Maureen’s most famous film was The Quiet Man, but Maureen O’Hara was anything but quiet! She was a feisty, colourful, energetic, accomplished, talented, no-nonsense woman who mesmerised Hollywood and made her own rules. She enthralled and enchanted every director and leading actor she ever worked with and her list of co-stars includes some of the most famous actors of all time. She made over 65 movies in a career that spanned eight decades and received an honorary Oscar in 2014.

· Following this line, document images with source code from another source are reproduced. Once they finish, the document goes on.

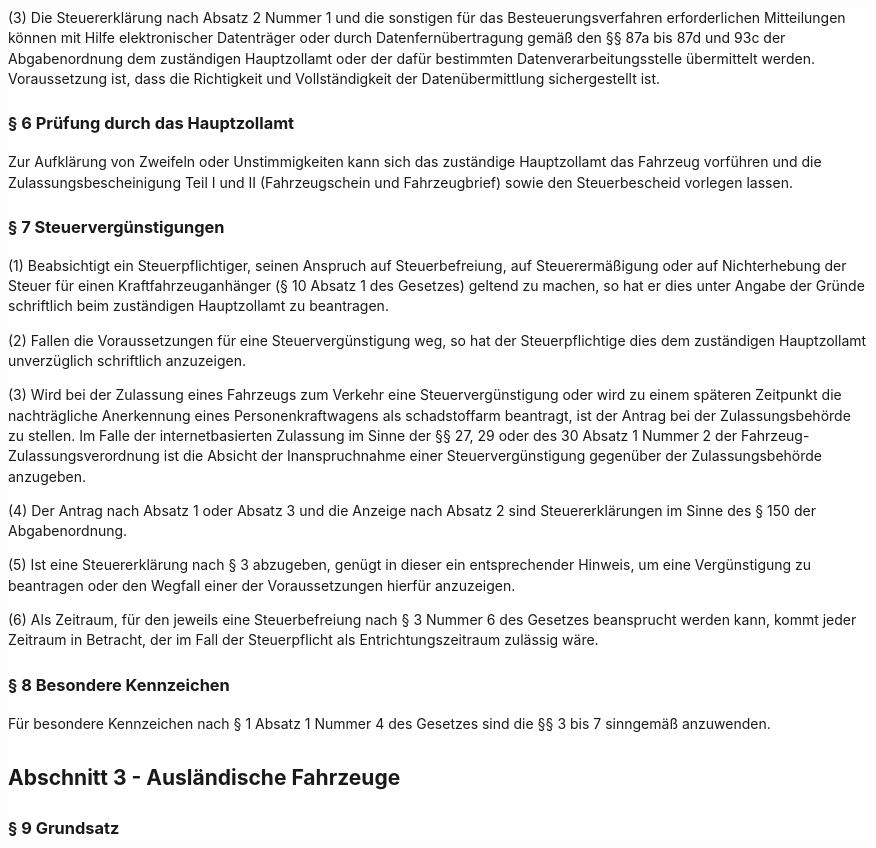 





(3) Die Steuererklärung nach Absatz 2 Nummer 1 und die sonstigen für das Besteuerungsverfahren erforderlichen Mitteilungen können mit Hilfe elektronischer Datenträger oder durch Datenfernübertragung gemäß den §§ 87a bis 87d und 93c der Abgabenordnung dem zuständigen Hauptzollamt oder der dafür bestimmten Datenverarbeitungsstelle übermittelt werden. Voraussetzung ist, dass die Richtigkeit und Vollständigkeit der Datenübermittlung sichergestellt ist.


### § 6 Prüfung durch das Hauptzollamt

Zur Aufklärung von Zweifeln oder Unstimmigkeiten kann sich das zuständige Hauptzollamt das Fahrzeug vorführen und die Zulassungsbescheinigung Teil I und II (Fahrzeugschein und Fahrzeugbrief) sowie den Steuerbescheid vorlegen lassen.


### § 7 Steuervergünstigungen

(1) Beabsichtigt ein Steuerpflichtiger, seinen Anspruch auf Steuerbefreiung, auf Steuerermäßigung oder auf Nichterhebung der Steuer für einen Kraftfahrzeuganhänger (§ 10 Absatz 1 des Gesetzes) geltend zu machen, so hat er dies unter Angabe der Gründe schriftlich beim zuständigen Hauptzollamt zu beantragen.

(2) Fallen die Voraussetzungen für eine Steuervergünstigung weg, so hat der Steuerpflichtige dies dem zuständigen Hauptzollamt unverzüglich schriftlich anzuzeigen.

(3) Wird bei der Zulassung eines Fahrzeugs zum Verkehr eine Steuervergünstigung oder wird zu einem späteren Zeitpunkt die nachträgliche Anerkennung eines Personenkraftwagens als schadstoffarm beantragt, ist der Antrag bei der Zulassungsbehörde zu stellen. Im Falle der internetbasierten Zulassung im Sinne der §§ 27, 29 oder des 30 Absatz 1 Nummer 2 der Fahrzeug-Zulassungsverordnung ist die Absicht der Inanspruchnahme einer Steuervergünstigung gegenüber der Zulassungsbehörde anzugeben.

(4) Der Antrag nach Absatz 1 oder Absatz 3 und die Anzeige nach Absatz 2 sind Steuererklärungen im Sinne des § 150 der Abgabenordnung.

(5) Ist eine Steuererklärung nach § 3 abzugeben, genügt in dieser ein entsprechender Hinweis, um eine Vergünstigung zu beantragen oder den Wegfall einer der Voraussetzungen hierfür anzuzeigen.

(6) Als Zeitraum, für den jeweils eine Steuerbefreiung nach § 3 Nummer 6 des Gesetzes beansprucht werden kann, kommt jeder Zeitraum in Betracht, der im Fall der Steuerpflicht als Entrichtungszeitraum zulässig wäre.


### § 8 Besondere Kennzeichen

Für besondere Kennzeichen nach § 1 Absatz 1 Nummer 4 des Gesetzes sind die §§ 3 bis 7 sinngemäß anzuwenden.


## Abschnitt 3 - Ausländische Fahrzeuge


### § 9 Grundsatz
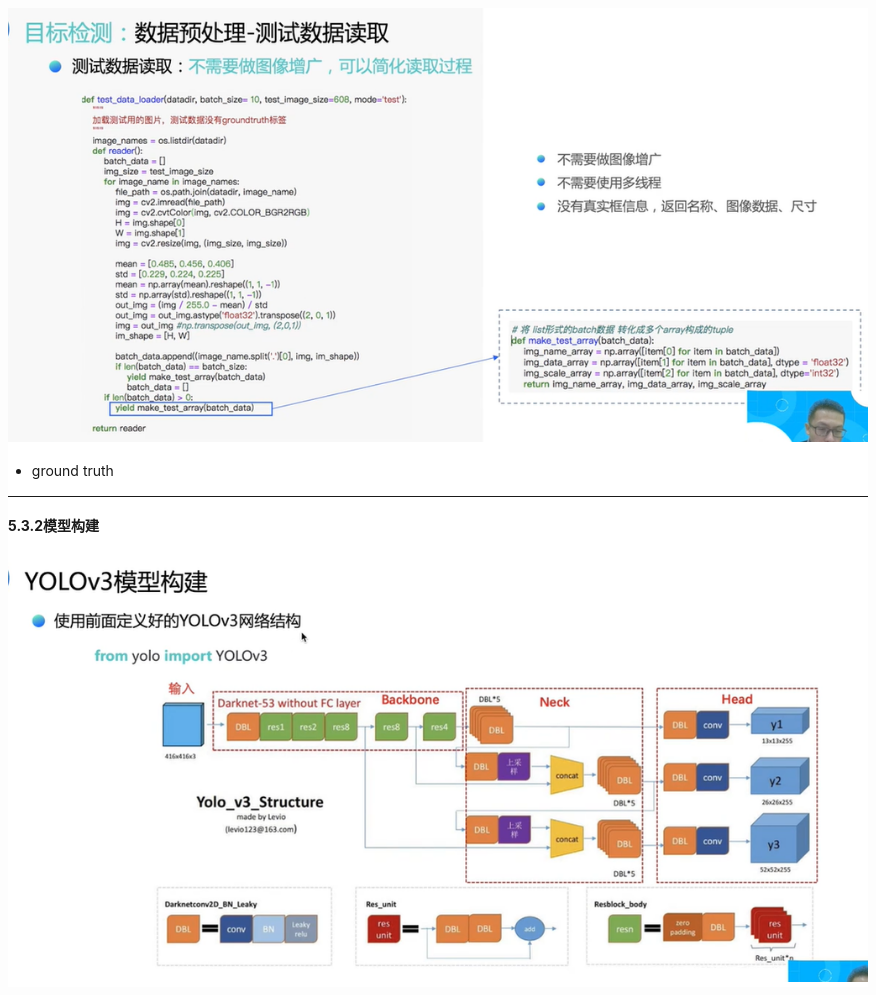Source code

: ![image-20230324170311308](images/task05/image-20230324170311308.png)

* ground truth



------



#### 5.3.2模型构建

![image-20230324170358845](images/task05/image-20230324170358845.png)
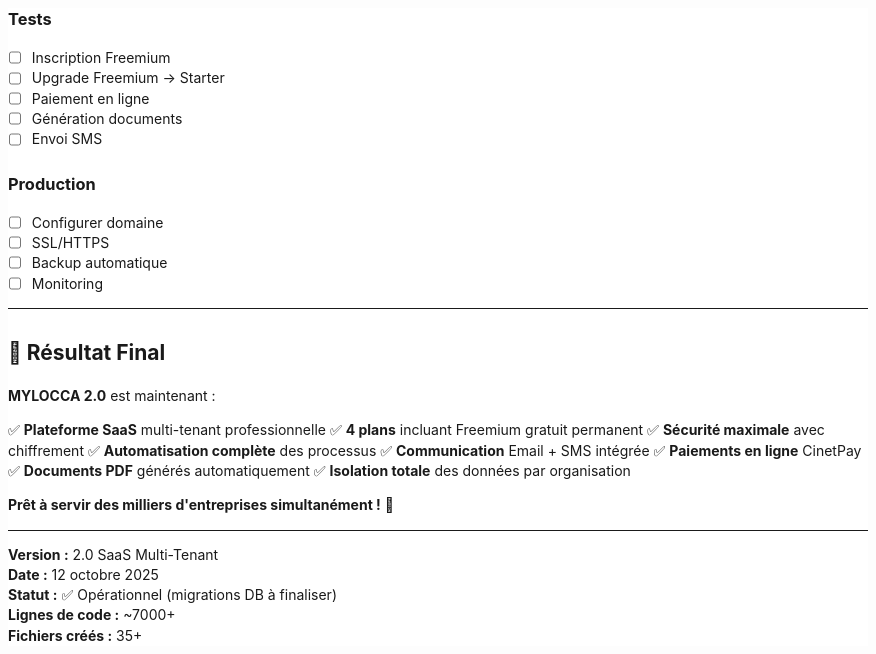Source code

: ### **Tests**
- [ ] Inscription Freemium
- [ ] Upgrade Freemium → Starter
- [ ] Paiement en ligne
- [ ] Génération documents
- [ ] Envoi SMS

### **Production**
- [ ] Configurer domaine
- [ ] SSL/HTTPS
- [ ] Backup automatique
- [ ] Monitoring

---

## 🎉 Résultat Final

**MYLOCCA 2.0** est maintenant :

✅ **Plateforme SaaS** multi-tenant professionnelle
✅ **4 plans** incluant Freemium gratuit permanent
✅ **Sécurité maximale** avec chiffrement
✅ **Automatisation complète** des processus
✅ **Communication** Email + SMS intégrée
✅ **Paiements en ligne** CinetPay
✅ **Documents PDF** générés automatiquement
✅ **Isolation totale** des données par organisation

**Prêt à servir des milliers d'entreprises simultanément !** 🚀

---

**Version :** 2.0 SaaS Multi-Tenant  
**Date :** 12 octobre 2025  
**Statut :** ✅ Opérationnel (migrations DB à finaliser)  
**Lignes de code :** ~7000+  
**Fichiers créés :** 35+
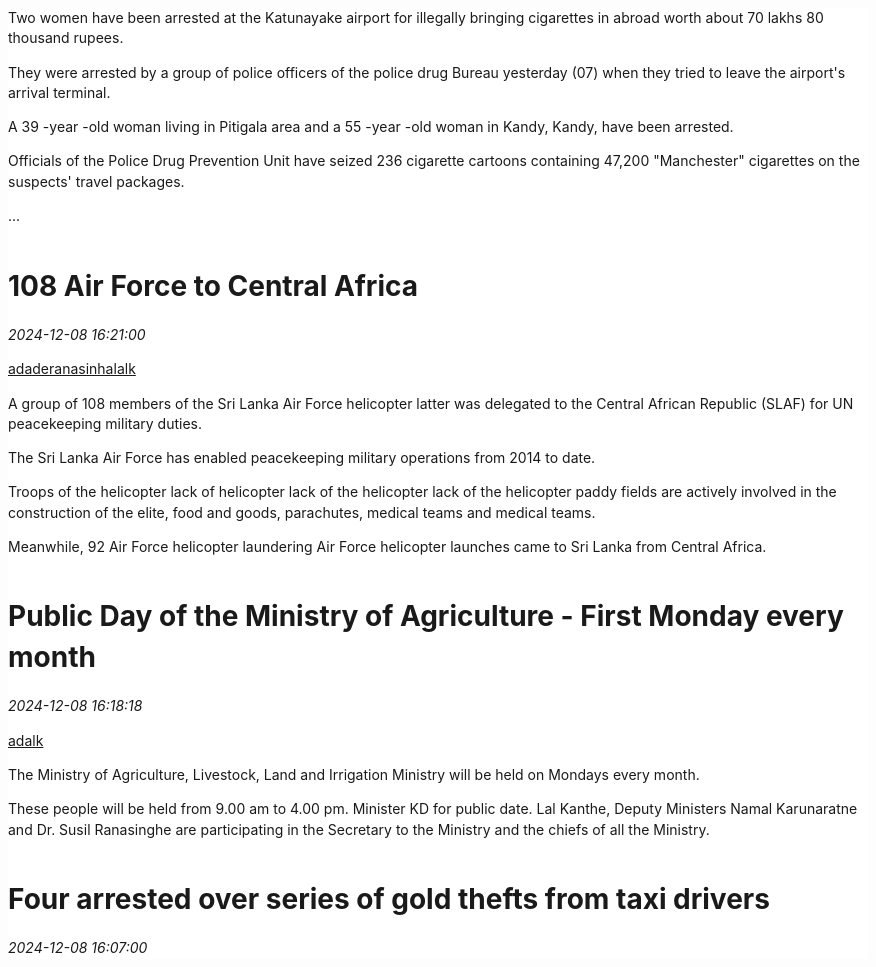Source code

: Two women have been arrested at the Katunayake airport for illegally bringing cigarettes in abroad worth about 70 lakhs 80 thousand rupees.

They were arrested by a group of police officers of the police drug Bureau yesterday (07) when they tried to leave the airport's arrival terminal.

A 39 -year -old woman living in Pitigala area and a 55 -year -old woman in Kandy, Kandy, have been arrested.

Officials of the Police Drug Prevention Unit have seized 236 cigarette cartoons containing 47,200 "Manchester" cigarettes on the suspects' travel packages.

...



# 108 Air Force to Central Africa

*2024-12-08 16:21:00*

[adaderanasinhalalk](http://sinhala.adaderana.lk/news/204161)

A group of 108 members of the Sri Lanka Air Force helicopter latter was delegated to the Central African Republic (SLAF) for UN peacekeeping military duties.

The Sri Lanka Air Force has enabled peacekeeping military operations from 2014 to date.

Troops of the helicopter lack of helicopter lack of the helicopter lack of the helicopter paddy fields are actively involved in the construction of the elite, food and goods, parachutes, medical teams and medical teams.

Meanwhile, 92 Air Force helicopter laundering Air Force helicopter launches came to Sri Lanka from Central Africa.



# Public Day of the Ministry of Agriculture - First Monday every month

*2024-12-08 16:18:18*

[adalk](https://www.ada.lk/breaking_news/කෘෂිකර්ම-අමාත්‍යාංශයේ-මහජන-දිනය-සෑම-මසකම-පළමු-සඳුදා/11-413519)

The Ministry of Agriculture, Livestock, Land and Irrigation Ministry will be held on Mondays every month.

These people will be held from 9.00 am to 4.00 pm. Minister KD for public date. Lal Kanthe, Deputy Ministers Namal Karunaratne and Dr. Susil Ranasinghe are participating in the Secretary to the Ministry and the chiefs of all the Ministry.



# Four arrested over series of gold thefts from taxi drivers

*2024-12-08 16:07:00*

But Maureen O’Hara was more than just a brilliant actress and this documentary reveals how she was an accomplished singer, a respected businesswoman and a champion of women’s rights. Maureen spoke out about the casting couch in an interview in 1945. She later stood up for her rights publicly in 1957 when she sued ‘Confidential Magazine’ for Libel. The magazine was renowned for publishing scandalous articles about the private lives of movie stars and while most actors tolerated it Maureen refused to ignore it.
Featuring rare archive and interviews with her family, friends and co-stars, including Patrick Wayne, Stefanie Powers and Hayley Mills and her grandson Conor Beau Fitzsimons.
Featured in this film is Foynes Flying Boat Museum as to mark the 200th anniversary of Maureen’s birth the museum pays tribute to Maureen’s career as an actress, a singer and a businesswoman. A career that spanned eight decades.
The museum was very close to Maureen’s heart as it also remembers her aviator husband Charles Blair. She supported the museum throughout her life.
Margaret O’Shaughnessy of The Flying Boat Museum shares her thoughts on Maureen in the film, “Maureen was an iconic movie star, a trailblazer, the queen of technicolour, a very proud Irish woman, but more importantly a friend.”